*Exercise goal:*
Rewrite the material below with "series" swapped for "data line" wherever it occurs, keeping everything else unchanged and omitting the pictures.

==== Data section

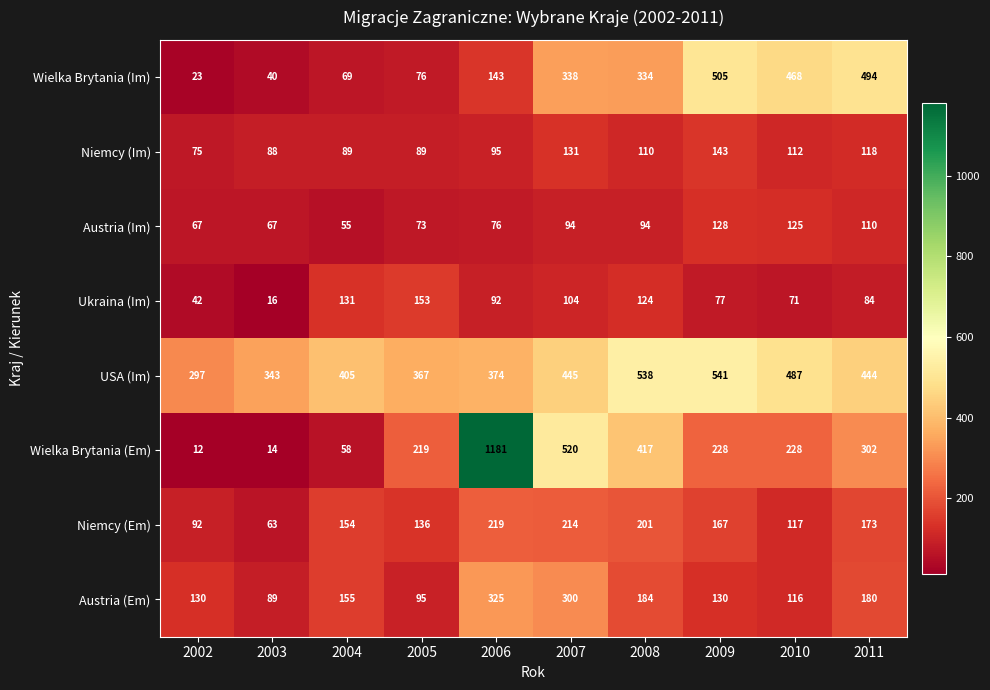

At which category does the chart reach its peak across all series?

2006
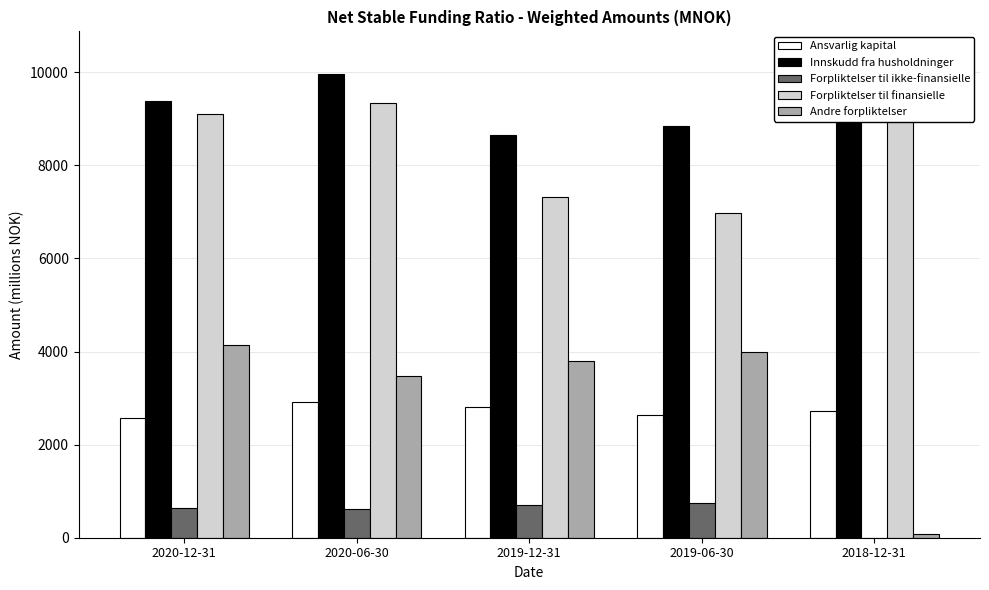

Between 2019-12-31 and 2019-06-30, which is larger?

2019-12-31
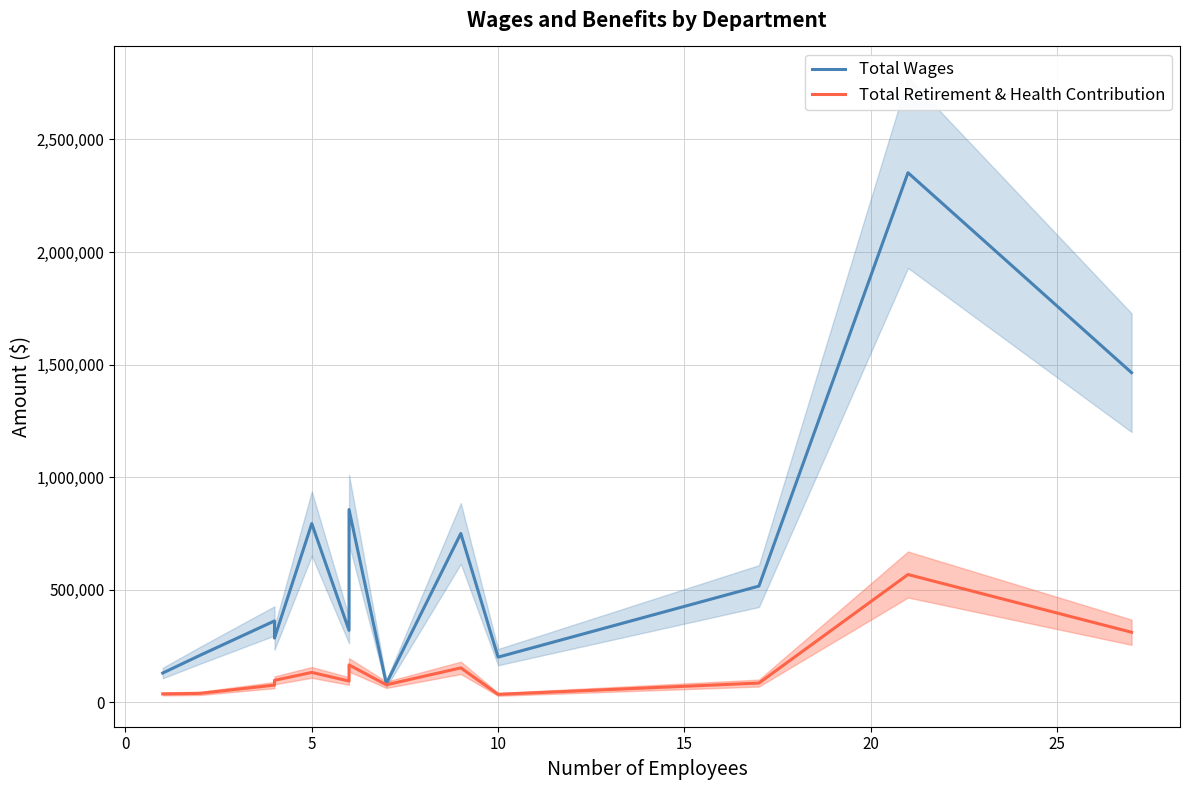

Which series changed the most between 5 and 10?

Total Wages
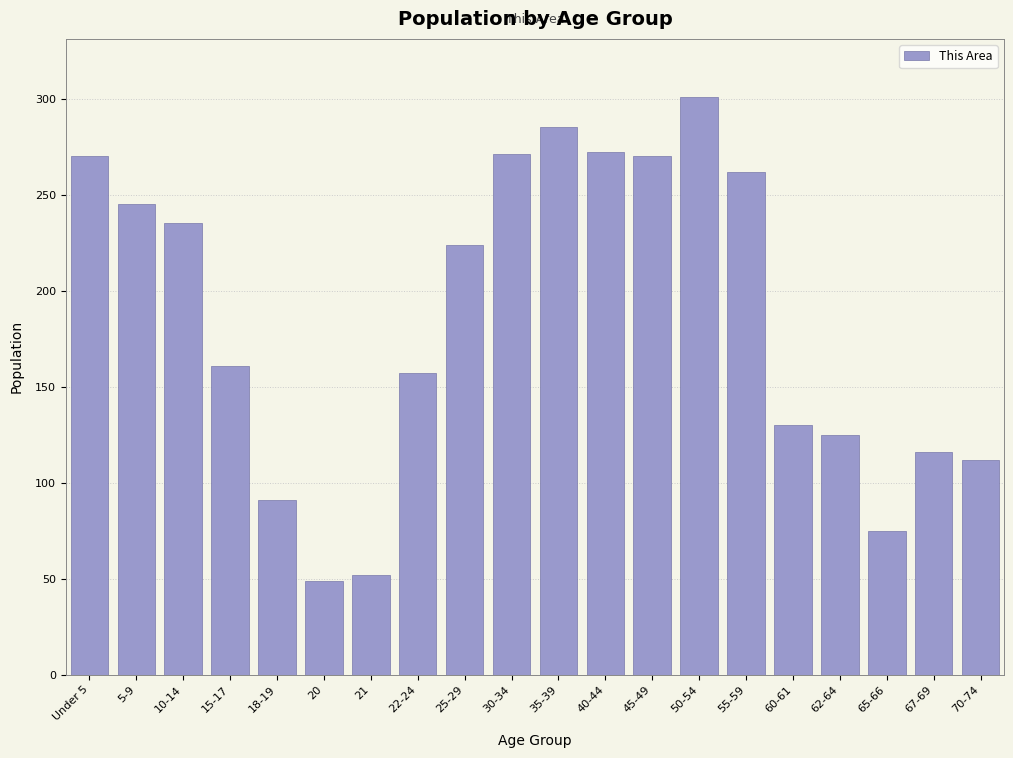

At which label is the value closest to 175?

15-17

========

*Solution for this problem:*
At which category does the chart reach its peak across all data line?

2006

Between 2019-12-31 and 2019-06-30, which is larger?

2019-12-31

Which data line changed the most between 5 and 10?

Total Wages

At which label is the value closest to 175?

15-17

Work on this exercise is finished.